All lines in the records below with the word "Kierlinger" must be returned.

[Excerpts from a dataset]
-- Opening Marker --
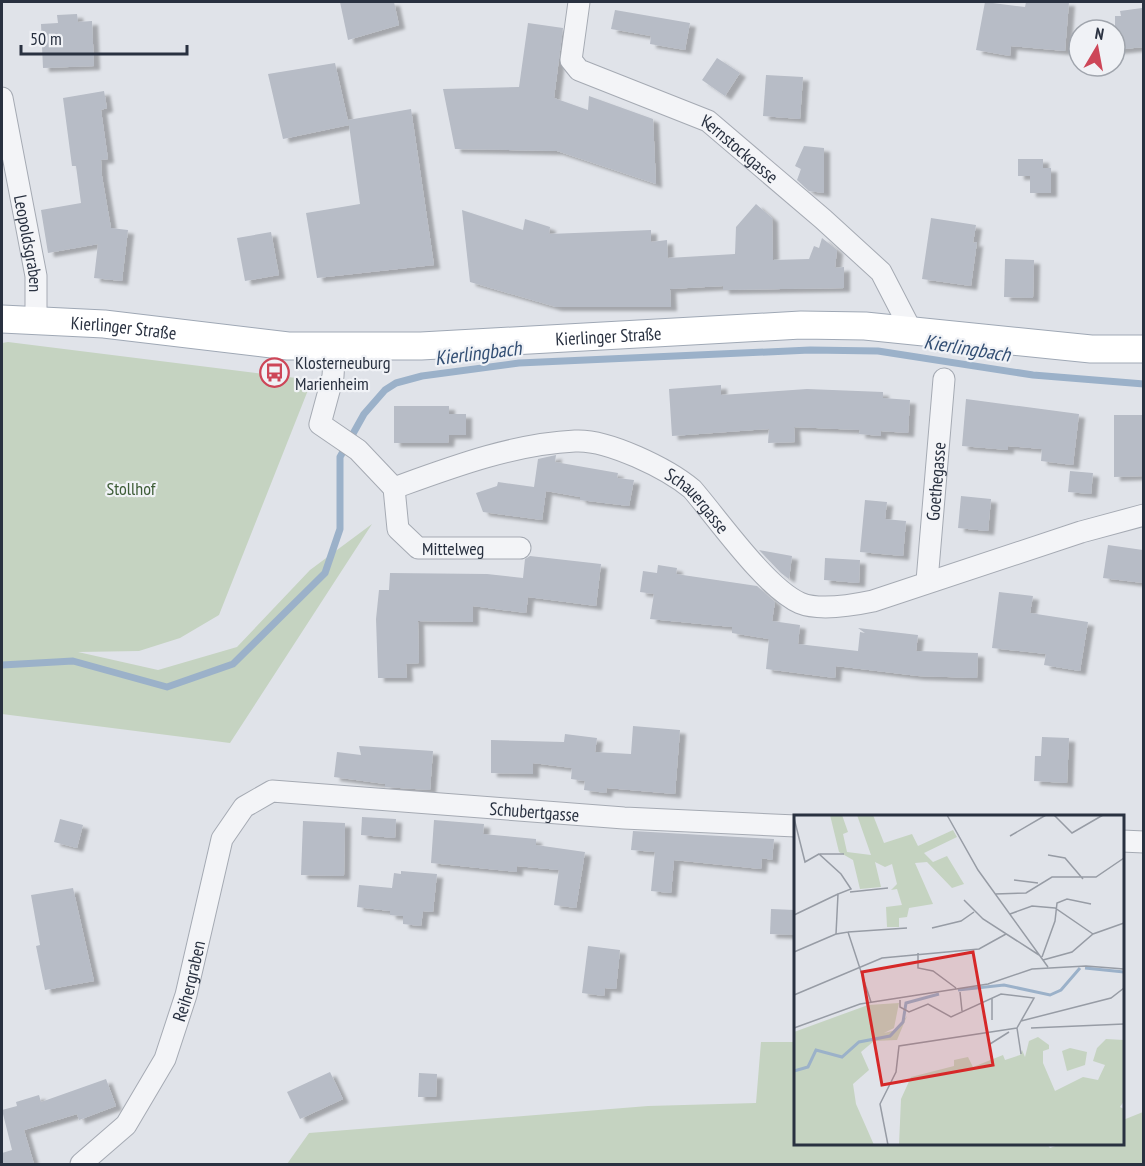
<svg xmlns="http://www.w3.org/2000/svg" width="1145" height="1166" font-family="'PT Sans Narrow',sans-serif">
<defs>
<filter id="shadow"><feDropShadow dx="6" dy="4" stdDeviation="1.5" flood-color="#0004"/></filter>
</defs>
<rect width="100%" height="100%" fill="#e0e3e9"/>
<!-- green -->
<g fill="#c5d3c1">
<polygon points="8,342 312,380 219,615 180,638 139,651 78,652 158,670 237,647 310,570 372,524 230,743 2,714 2,343"/>
<polygon points="761,1042 795,1042 796,1144 1047,1144 1050,1148 1061,1144 1122,1144 1123,1120 1143,1112 1143,1164 287,1164 309,1133 648,1106 756,1103"/>
</g>
<g fill="none" stroke-linecap="round" stroke-linejoin="round">
<!-- stream -->
<polyline stroke="#9bb1c9" stroke-width="7" points="2,665 73,661 167,687 233,664 325,573 340,529 340,457 364,414 385,390 396,383 422,376 519,363 810,350 878,351 1033,375 1144,384"/>
</g>
<!-- building -->
<g fill="#b7bcc6" filter="url(#shadow)">
<polygon points="340,2 394,2 399,25 348,40"/>
<polygon points="985,2 1025,7 1026,2 1069,2 1065,51 1011,46 1010,56 976,50"/>
<polygon points="1142,8 1143,47 1115,50 1115,16 1121,16 1120,11"/>
<polygon points="615,10 690,23 685,50 650,44 651,36 611,29"/>
<polygon points="77,14 78,22 92,21 94,66 43,68 41,24 58,23 57,15"/>
<polygon points="528,23 563,28 554,98 588,110 589,96 653,119 656,184 557,151 455,149 443,89 519,87"/>
<polygon points="717,58 740,73 725,96 702,80"/>
<polygon points="335,63 349,125 348,120 411,109 434,265 317,278 306,213 360,204 349,125 283,139 268,74"/>
<polygon points="766,75 803,77 800,119 763,116"/>
<polygon points="104,91 107,108 101,110 108,159 101,160 102,176 111,228 128,230 122,281 94,278 98,244 48,253 41,210 81,203 76,166 72,166 63,98"/>
<polygon points="804,146 824,148 824,193 809,191 797,180 801,169 795,166"/>
<polygon points="1018,159 1043,159 1043,168 1051,168 1051,193 1030,193 1030,176 1018,176"/>
<polygon points="756,204 772,218 773,260 809,259 814,246 819,248 822,238 837,250 835,268 844,267 844,288 723,290 723,286 670,289 671,307 556,307 470,282 462,210 523,230 525,219 550,227 549,234 651,230 651,242 667,240 668,258 735,254 736,227"/>
<polygon points="931,218 976,225 973,243 977,242 971,286 922,279"/>
<polygon points="271,232 279,275 245,281 237,238"/>
<polygon points="1005,259 1034,260 1033,298 1004,297"/>
<polygon points="721,385 721,395 807,389 883,392 883,398 910,400 908,433 881,431 881,436 859,434 860,430 794,427 795,442 768,443 769,429 672,436 669,389"/>
<polygon points="966,399 1079,414 1073,465 1041,461 1042,449 1008,446 1008,450 962,446"/>
<polygon points="394,406 449,406 449,414 466,414 466,435 449,435 448,443 394,443"/>
<polygon points="1114,415 1143,415 1143,476 1114,477"/>
<polygon points="556,455 555,462 618,473 617,478 634,480 629,506 580,500 580,497 546,491 542,520 483,512 476,493 497,486 498,482 534,487 538,459"/>
<polygon points="1070,471 1093,473 1091,494 1068,492"/>
<polygon points="961,496 991,499 988,531 958,528"/>
<polygon points="865,500 887,502 885,519 906,521 903,556 860,552"/>
<polygon points="1108,545 1143,550 1143,583 1103,578"/>
<polygon points="759,550 792,556 789,579 781,573"/>
<polygon points="530,556 601,564 596,606 528,597 526,613 473,606 473,622 418,621 419,663 406,664 407,678 378,678 376,619 379,590 389,590 390,573 487,574 523,578 525,559"/>
<polygon points="825,558 860,560 859,583 824,580"/>
<polygon points="658,565 677,568 676,574 757,586 775,602 772,621 800,625 798,644 858,651 860,632 865,633 858,628 918,635 916,651 978,653 977,678 918,676 836,666 835,678 766,669 769,639 732,633 732,627 650,619 654,594 640,592 643,571 657,573"/>
<polygon points="999,592 1033,596 1030,613 1088,622 1080,671 1044,665 1046,654 992,648"/>
<polygon points="633,726 680,730 675,794 607,788 606,793 584,790 585,781 571,779 572,768 533,763 533,774 491,773 491,740 564,742 565,734 597,738 595,752 631,754"/>
<polygon points="1042,737 1069,738 1067,783 1034,781 1035,756 1041,756"/>
<polygon points="359,746 433,751 430,790 385,787 385,784 334,777 337,752 361,755"/>
<polygon points="362,817 396,819 395,838 361,835"/>
<polygon points="60,819 83,825 77,848 54,842"/>
<polygon points="434,820 484,824 483,834 536,839 536,845 585,852 576,908 554,905 559,870 517,866 517,872 431,863"/>
<polygon points="303,821 345,823 344,876 301,875"/>
<polygon points="633,831 774,839 772,860 762,858 761,869 674,860 671,893 651,891 655,852 631,850"/>
<polygon points="401,871 437,874 433,912 423,911 421,926 403,924 403,916 390,915 390,911 357,907 359,885 392,888 394,873 401,874"/>
<polygon points="73,888 94,981 45,990 36,946 40,945 31,895"/>
<polygon points="771,909 795,910 795,935 770,934"/>
<polygon points="588,946 620,950 616,989 605,988 604,996 582,993"/>
<polygon points="330,1072 343,1099 300,1119 287,1092"/>
<polygon points="419,1073 437,1074 436,1097 418,1097"/>
<polygon points="106,1079 116,1106 79,1120 77,1114 24,1130 34,1164 2,1164 2,1153 12,1150 2,1110 17,1106 16,1102 39,1095 41,1102"/>
</g>
<g fill="none" stroke-linecap="round" stroke-linejoin="round">
<defs>
<g id="minor">
<path id="s1" d="M579 2 571 60 579 70 708 121 823 219 881 272 911 330"/>
<path id="s2" d="M2 98 36 276V320"/>
<path id="s3" d="M335 346 333 376 320 424 358 450 394 488C452 467 513 444 575 441 608 439 668 469 692 489 718 519 766 588 800 603 819 611 854 605 873 601L1081 532 1144 515"/>
<path id="s4" d="M394 488 398 529 418 548H520"/>
<path id="s5" d="M927 581 944 379"/>
<polyline points="1122,841 1144,842"/>
<path id="s6" d="M81 1164 126 1125 165 1059 186 995 222 839 244 807 272 791 624 818 796 826"/>
</g>
<g id="major">
<path id="s7" d="M2 319 104 324 288 346H421L801 325 865 326 1091 349H1144"/>
</g>
</defs>
<!-- minor casing -->
<use href="#minor" stroke="#a5aab3" stroke-width="23"/>
<!-- major casing -->
<use href="#major" stroke="#9fa8b5" stroke-width="29"/>
<!-- minor -->
<use href="#minor" stroke="#f3f4f7" stroke-width="21"/>
<!-- major -->
<use href="#major" stroke="#fff" stroke-width="27"/>
</g>
<!-- icons -->
<defs>
<symbol id="bus-ring" viewBox="-11 -11 22 22"><circle r="9.5" fill="#f0f2f6" stroke="#cd4658" stroke-width="1.5"/><path d="M-5-6H5V4H4V6H2V4H-2V6H-4V4H-5ZM-3.5-4V0h7V-4ZM-3.5 1.2v1.5H-2V1.2ZM2 1.2v1.5H3.5V1.2Z" fill="#cd4658"/></symbol>
</defs>
<g fill-rule="evenodd">
<use href="#bus-ring" x="258" y="356" width="33" height="33"/>
</g>
<g text-anchor="middle" dominant-baseline="central" stroke-width="4.5" stroke-linejoin="round" paint-order="stroke">
<!-- street labels -->
<g font-size="18" fill="#293140" stroke="#f0f2f6">
<text stroke="none"><textPath href="#s1" startOffset="252">Kernstockgasse</textPath></text>
<text stroke="none"><textPath href="#s2" startOffset="148">Leopoldsgraben</textPath></text>
<text stroke="none"><textPath href="#s7" startOffset="122">Kierlinger Straße</textPath></text>
<text stroke="none"><textPath href="#s7" startOffset="608">Kierlinger Straße</textPath></text>
<text stroke="none"><textPath href="#s5" startOffset="100">Goethegasse</textPath></text>
<text stroke="none"><textPath href="#s3" startOffset="506">Schauergasse</textPath></text>
<text stroke="none"><textPath href="#s4" startOffset="104">Mittelweg</textPath></text>
<text stroke="none"><textPath href="#s6" startOffset="698">Schubertgasse</textPath></text>
<text stroke="none"><textPath href="#s6" startOffset="218">Reihergraben</textPath></text>
</g>
<!-- poi labels -->
<g font-size="18" fill="#293140" stroke="#f0f2f6" text-anchor="start">
<text x="295" y="362">Klosterneuburg<tspan x="295" dy="21">Marienheim</tspan></text>
</g>
<!-- park labels -->
<g font-size="18" fill="#3d5c36" stroke="#f0f2f6">
<text x="131" y="488">Stollhof</text>
</g>
<!-- water labels -->
<g font-size="20" font-style="italic" fill="#334f74" stroke="#f0f2f6">
<text transform="translate(967 348) rotate(9)">Kierlingbach</text>
<text transform="translate(478 353) rotate(-7)">Kierlingbach</text>
</g>
</g>
<!-- overview -->
<g transform="translate(794 815)">
<rect width="330" height="330" fill="#e0e3e9"/>
<path d="M36 0H48L54 17 49 19 53 37 77 40 63 0H79L90 28 118 19 124 31 159 15 163 22 130 38 139 47 153 41 170 69 158 73 133 47 121 48 139 89 115 93 113 102 105 103V112H93L92 92 108 90 103 74 97 75 103 69 98 49 91 52 81 47 87 72 66 74 59 45 45 37ZM105 188 100 213 90 218 102 215 113 201 103 225 80 226 67 237 75 255 59 269 62 289 80 330H0V217L74 190ZM244 222 255 230V234L249 236V248L261 276 289 262 304 265 311 250 299 246 303 233 312 224 330 225V286L326 292 330 294V330H105L107 284 117 262 160 251V245L174 242 179 252 209 240 211 245 226 240 228 235 231 242 235 226ZM276 233 293 237 291 250 273 256 268 236Z" fill="#c5d3c1"/>
<path fill="none" stroke="#9bb1c9" stroke-width="3" d="M291 153 330 157M164 175 210 170 256 180 267 175 286 153M0 256 14 252 22 235 48 242 65 227 96 221 109 207 112 188 145 179"/>
<path fill="none" stroke="#979ca5" stroke-width="1.5" d="M153 0 184 55 254 152M260 0 278 18 309 0M0 3 11 47 25 39 47 59 57 74 44 79 42 119 54 117 77 187M216 21 252 0M26 39H50M254 40 271 43 289 64M220 65 244 68M56 77 94 73M201 79 232 78 258 62H302L330 43M170 85 189 104 245 140M216 99 238 91 261 93 299 119M0 100 44 79M138 113 167 106 180 97M54 117 113 113M0 137 42 119M124 138V153L139 156 162 173M248 142 261 106 263 88 273 84 297 89M249 145 278 137 299 119 330 108M166 177 168 196M0 180 88 143 185 134 212 119M198 183V205M106 185V192L115 197 134 189 157 202 207 179 240 183 223 213 227 239M227 206 317 183 330 173M0 213 66 189 194 169 238 154 292 151 330 154M237 213 330 209M196 229 215 217M94 330 86 289 102 257 105 231 223 213"/>
<path fill="#d62828" fill-opacity="0.15" stroke="#d62828" stroke-width="3" d="M179 137 199 250 88 270 68 157Z"/>
<rect width="330" height="330" fill="none" stroke="#293140" stroke-width="3"/>
</g>
<!-- border -->
<rect width="1145" height="1166" fill="none" stroke="#293140" stroke-width="6"/>
<!-- north arrow -->
<g transform="translate(1097 48) rotate(10)"><circle r="28" fill="#f0f2f6" stroke="#a0a5ad" stroke-width="1.5"/>
<path d="M0-4.5L10 22L0 15L-10 22Z" fill="#cd4658"/>
<text y="-9" font-size="16" font-weight="bold" text-anchor="middle" fill="#293140">N</text>
</g>
<!-- scale -->
<path d="M21 45v9h166v-9" fill="none" stroke="#293140" stroke-width="3"/>
<text x="30" y="45" font-size="18" fill="#293140" stroke="#f0f2f6" stroke-width="4.5" paint-order="stroke">50 m</text>
</svg>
-- Closing Marker --
→ Result:
<text stroke="none"><textPath href="#s7" startOffset="122">Kierlinger Straße</textPath></text>
<text stroke="none"><textPath href="#s7" startOffset="608">Kierlinger Straße</textPath></text>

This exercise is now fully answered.